ANE

ANE is an open-source framework for training neural networks directly on Apple's Neural Engine hardware, bypassing Apple's public Core ML toolchain through reverse-engineered private APIs. It provides low-level control over the ANE, enabling developers to compile custom compute graphs into binary kernels, partition transformer model layers into hardware-compatible subgraphs, and share GPU-allocated memory with the Neural Engine via zero-copy IOSurface buffers.

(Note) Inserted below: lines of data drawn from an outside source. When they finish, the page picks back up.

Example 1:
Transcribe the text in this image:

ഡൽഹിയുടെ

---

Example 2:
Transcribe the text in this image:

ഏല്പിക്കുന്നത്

The framework distinguishes itself by offering direct access to hardware performance counters and power telemetry for benchmarking throughput and energy consumption, alongside a quantization pass that converts weights and activations to INT8 precision for reduced memory bandwidth. It also includes a checkpoint-based compile bypass that serialises compiled kernel state to disk, allowing training to resume without recompiling and sidestepping hardware compile-time limits.

ANE provides tools for measuring throughput and power consumption of custom compute graphs, quantizing model weights to INT8, and training transformer models end-to-end on the Neural Engine. The project's documentation covers installation and usage of these capabilities through its reverse-engineered API bindings.

Features

Neural Engine Training Toolkits - Trains transformer and other neural network models directly on Apple Neural Engine hardware using low-level APIs.

Apple Neural Engine Transformer Training - Enables transformer model training to run directly on Apple's Neural Engine hardware via low-level APIs.

Neural Engine Training Engines - Runs transformer model training directly on neural engine hardware using low-level APIs.

Hardware-Aware Graph Partitioning - Splits transformer model layers into ANE-compatible subgraphs respecting hardware memory and instruction constraints.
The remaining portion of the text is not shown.